Data in this exercise Start Marker

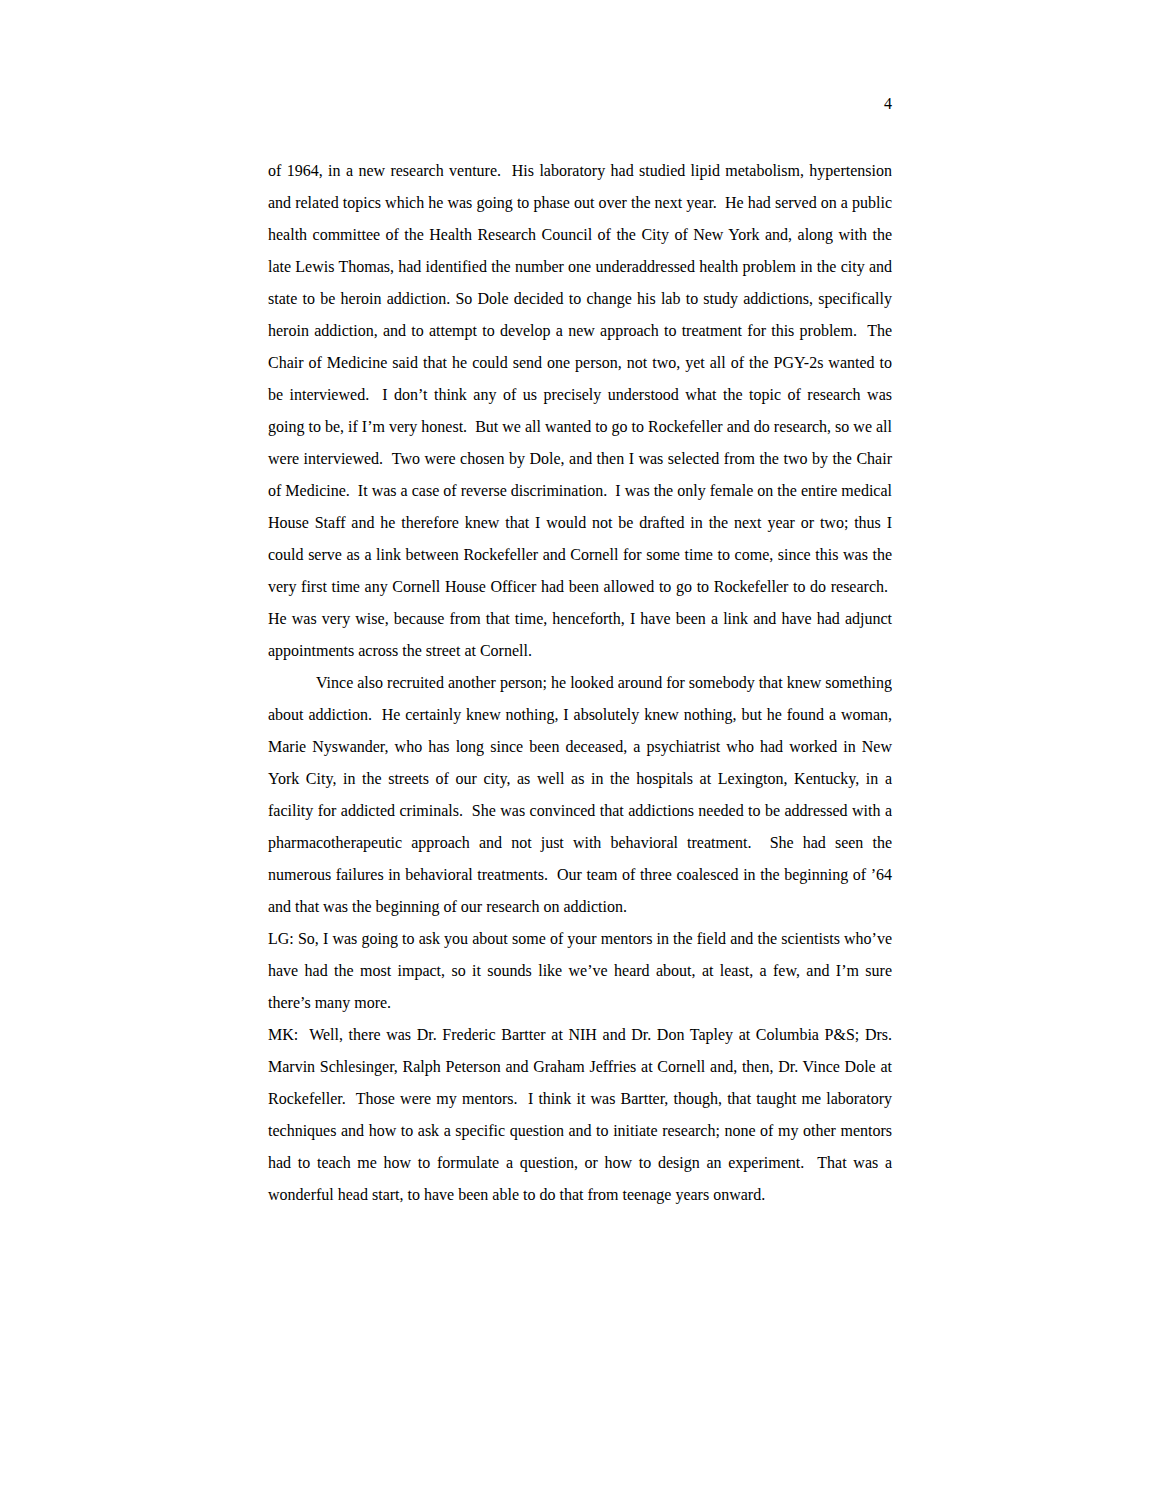4
of 1964, in a new research venture. His laboratory had studied lipid metabolism, hypertension and related topics which he was going to phase out over the next year. He had served on a public health committee of the Health Research Council of the City of New York and, along with the late Lewis Thomas, had identified the number one underaddressed health problem in the city and state to be heroin addiction. So Dole decided to change his lab to study addictions, specifically heroin addiction, and to attempt to develop a new approach to treatment for this problem. The Chair of Medicine said that he could send one person, not two, yet all of the PGY-2s wanted to be interviewed. I don’t think any of us precisely understood what the topic of research was going to be, if I’m very honest. But we all wanted to go to Rockefeller and do research, so we all were interviewed. Two were chosen by Dole, and then I was selected from the two by the Chair of Medicine. It was a case of reverse discrimination. I was the only female on the entire medical House Staff and he therefore knew that I would not be drafted in the next year or two; thus I could serve as a link between Rockefeller and Cornell for some time to come, since this was the very first time any Cornell House Officer had been allowed to go to Rockefeller to do research. He was very wise, because from that time, henceforth, I have been a link and have had adjunct appointments across the street at Cornell.
Vince also recruited another person; he looked around for somebody that knew something about addiction. He certainly knew nothing, I absolutely knew nothing, but he found a woman, Marie Nyswander, who has long since been deceased, a psychiatrist who had worked in New York City, in the streets of our city, as well as in the hospitals at Lexington, Kentucky, in a facility for addicted criminals. She was convinced that addictions needed to be addressed with a pharmacotherapeutic approach and not just with behavioral treatment. She had seen the numerous failures in behavioral treatments. Our team of three coalesced in the beginning of ’64 and that was the beginning of our research on addiction.
LG: So, I was going to ask you about some of your mentors in the field and the scientists who’ve have had the most impact, so it sounds like we’ve heard about, at least, a few, and I’m sure there’s many more.
MK: Well, there was Dr. Frederic Bartter at NIH and Dr. Don Tapley at Columbia P&S; Drs. Marvin Schlesinger, Ralph Peterson and Graham Jeffries at Cornell and, then, Dr. Vince Dole at Rockefeller. Those were my mentors. I think it was Bartter, though, that taught me laboratory techniques and how to ask a specific question and to initiate research; none of my other mentors had to teach me how to formulate a question, or how to design an experiment. That was a wonderful head start, to have been able to do that from teenage years onward.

Data in this exercise End Marker

**Task statement:** Each line that includes the string "City" should be copied from the data.

**Answer for this exercise:**
of 1964, in a new research venture. His laboratory had studied lipid metabolism, hypertension and related topics which he was going to phase out over the next year. He had served on a public health committee of the Health Research Council of the City of New York and, along with the late Lewis Thomas, had identified the number one underaddressed health problem in the city and state to be heroin addiction. So Dole decided to change his lab to study addictions, specifically heroin addiction, and to attempt to develop a new approach to treatment for this problem. The Chair of Medicine said that he could send one person, not two, yet all of the PGY-2s wanted to be interviewed. I don’t think any of us precisely understood what the topic of research was going to be, if I’m very honest. But we all wanted to go to Rockefeller and do research, so we all were interviewed. Two were chosen by Dole, and then I was selected from the two by the Chair of Medicine. It was a case of reverse discrimination. I was the only female on the entire medical House Staff and he therefore knew that I would not be drafted in the next year or two; thus I could serve as a link between Rockefeller and Cornell for some time to come, since this was the very first time any Cornell House Officer had been allowed to go to Rockefeller to do research. He was very wise, because from that time, henceforth, I have been a link and have had adjunct appointments across the street at Cornell.
Vince also recruited another person; he looked around for somebody that knew something about addiction. He certainly knew nothing, I absolutely knew nothing, but he found a woman, Marie Nyswander, who has long since been deceased, a psychiatrist who had worked in New York City, in the streets of our city, as well as in the hospitals at Lexington, Kentucky, in a facility for addicted criminals. She was convinced that addictions needed to be addressed with a pharmacotherapeutic approach and not just with behavioral treatment. She had seen the numerous failures in behavioral treatments. Our team of three coalesced in the beginning of ’64 and that was the beginning of our research on addiction.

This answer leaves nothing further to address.